Should I use asynchronous methods in controllers of ASP.NET Web API

Question

I was reading a book where I found that the put verb uses a same URI when we create or replace a resource while a post creates a new resource's identifier.

So in fact,

1. Does it mean that a post action in a controller (apicontroller) would always create a new instance of the resource?
2. Does it would create a new independent thread?
3. I don't need to worry to declare my method in my controller as async because it will create a new thread for any http request?
4. For a put action do I need to declare my method as async in order to avoid locks when using a web resource?

Answer 1

1) Does it mean that a post action in a controller (apicontroller) would always create a new instance of the resource?

2) Does it would create a new independent thread?

Yes. But remember The action verb on a method has nothing to do with the handling of the threads. in any call to API a new thread will be created or request will use an existing thread from the thread-pool.

3) I don't need to worry to declare my method in my controller as async because it will create a new thread for any http request?

The short answer is you should always write asynchronous methods if you care about scaling. read the long story for more detail.

4) For a PUT action do I need to declare my method as async in order to avoid locks when using a web resource?

As I said before it doesn't matter what is your action, PUT or POST. It's a good idea to use async methods specially if your making a blocking I/O operation, like accessing database.

Long story

Web services based on ASP.NET Web API, which exclusively supports REST, use the .NET Thread Pool to respond to requests. But just because services are inherently multithreaded does not make them scale when numerous requests are made simultaneously. The very reason why threads are pooled, instead of created on the fly, is because they are an extremely expensive resource, both in terms of memory and CPU utilization. For example, each thread consumes about 1 MB of stack space, in addition to the register set context and thread properties.

So once a thread has finished its work, it stays alive for about a minute, in the off-chance another request will arrive and the waiting thread can be used to service it. This means that if during the time a service request is being executed, another request arrives, an additional thread will be retrieved from the Thread Pool to service the second request. If there are no available threads, one will be created from scratch, which can take up to 500 milliseconds, during which time the request will block. If you have numerous requests for operations that take a long time to complete, more and more threads will be created, consuming additional memory and negatively affecting your service's performance.

* _Source information_
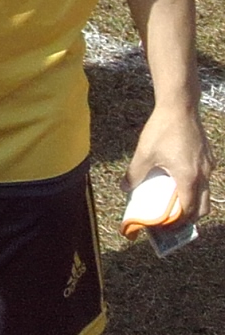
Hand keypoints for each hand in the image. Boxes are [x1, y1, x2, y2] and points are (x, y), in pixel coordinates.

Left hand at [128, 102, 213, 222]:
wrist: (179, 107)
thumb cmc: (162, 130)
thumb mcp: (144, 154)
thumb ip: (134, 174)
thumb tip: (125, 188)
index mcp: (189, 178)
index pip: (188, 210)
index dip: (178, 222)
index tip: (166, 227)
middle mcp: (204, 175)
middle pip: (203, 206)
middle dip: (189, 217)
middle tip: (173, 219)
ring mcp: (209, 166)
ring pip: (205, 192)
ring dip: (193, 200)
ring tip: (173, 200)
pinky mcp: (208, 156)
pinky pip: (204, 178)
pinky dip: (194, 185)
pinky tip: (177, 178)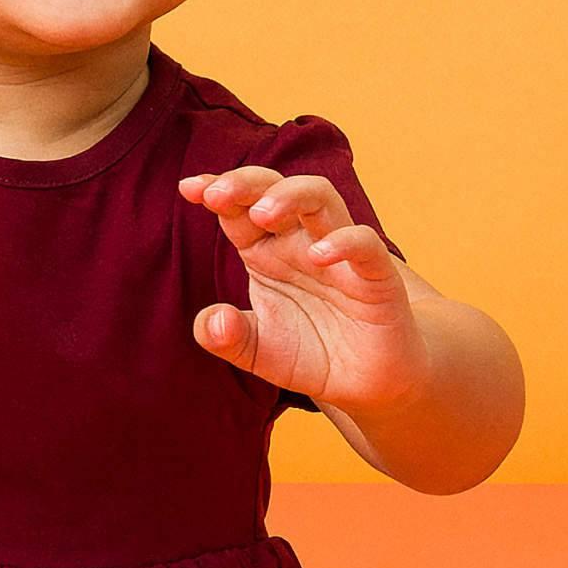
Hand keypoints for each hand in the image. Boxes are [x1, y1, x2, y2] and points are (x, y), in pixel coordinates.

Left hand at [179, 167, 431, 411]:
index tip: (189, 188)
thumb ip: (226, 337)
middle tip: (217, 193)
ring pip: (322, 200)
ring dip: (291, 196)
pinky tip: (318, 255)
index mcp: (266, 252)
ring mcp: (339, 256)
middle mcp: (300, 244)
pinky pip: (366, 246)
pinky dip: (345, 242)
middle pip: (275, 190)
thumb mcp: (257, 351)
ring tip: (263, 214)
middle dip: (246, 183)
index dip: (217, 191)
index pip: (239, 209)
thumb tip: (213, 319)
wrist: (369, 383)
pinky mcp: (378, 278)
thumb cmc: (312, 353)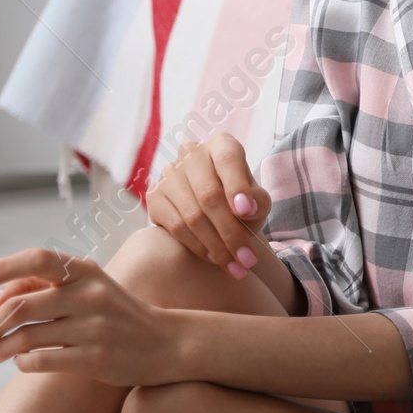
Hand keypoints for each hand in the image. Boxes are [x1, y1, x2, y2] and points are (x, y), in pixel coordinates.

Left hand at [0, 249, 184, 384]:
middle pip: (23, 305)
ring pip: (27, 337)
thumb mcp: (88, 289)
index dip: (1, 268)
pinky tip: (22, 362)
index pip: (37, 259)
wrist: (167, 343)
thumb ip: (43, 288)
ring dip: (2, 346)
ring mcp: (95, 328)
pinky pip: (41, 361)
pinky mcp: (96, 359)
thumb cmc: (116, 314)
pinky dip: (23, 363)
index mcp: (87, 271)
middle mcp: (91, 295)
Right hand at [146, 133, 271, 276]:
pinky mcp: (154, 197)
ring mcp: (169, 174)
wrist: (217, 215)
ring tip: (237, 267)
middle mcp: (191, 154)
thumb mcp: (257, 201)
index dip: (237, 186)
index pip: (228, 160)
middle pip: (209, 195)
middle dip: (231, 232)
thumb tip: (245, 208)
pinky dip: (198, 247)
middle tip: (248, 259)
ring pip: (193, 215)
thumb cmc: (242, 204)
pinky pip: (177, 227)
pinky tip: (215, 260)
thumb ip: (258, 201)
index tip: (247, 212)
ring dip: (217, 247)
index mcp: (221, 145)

* _What this exercise asks_
1. Reproduce the part of the Web API thread that opens with the words containing "3. I don't need" and closes with "2) Does it would create a new independent thread?".
2. Turn the paragraph of the Web API thread beginning "So once a thread has finished its work" into a short bulleted list that keeps its main facts.
3. List every quantity with a unit of memory or time that the Web API thread gives.

* _Results of the exercise_
1.
3. I don't need to worry to declare my method in my controller as async because it will create a new thread for any http request?
4. For a put action do I need to declare my method as async in order to avoid locks when using a web resource?

Answer 1

1) Does it mean that a post action in a controller (apicontroller) would always create a new instance of the resource?

2) Does it would create a new independent thread?

2.
- A thread that has finished its work stays alive for about a minute in case another request arrives.
- If a second request arrives while one is executing, an additional thread is taken from the Thread Pool.
- If no thread is available, one is created from scratch. This can take up to 500 milliseconds, and the request blocks during that time.
- Many long-running requests lead to more and more threads, which consume memory and hurt the service's performance.

3.
- About 1 MB of stack space consumed by each thread
- About a minute that a finished thread stays alive
- Up to 500 milliseconds to create a new thread from scratch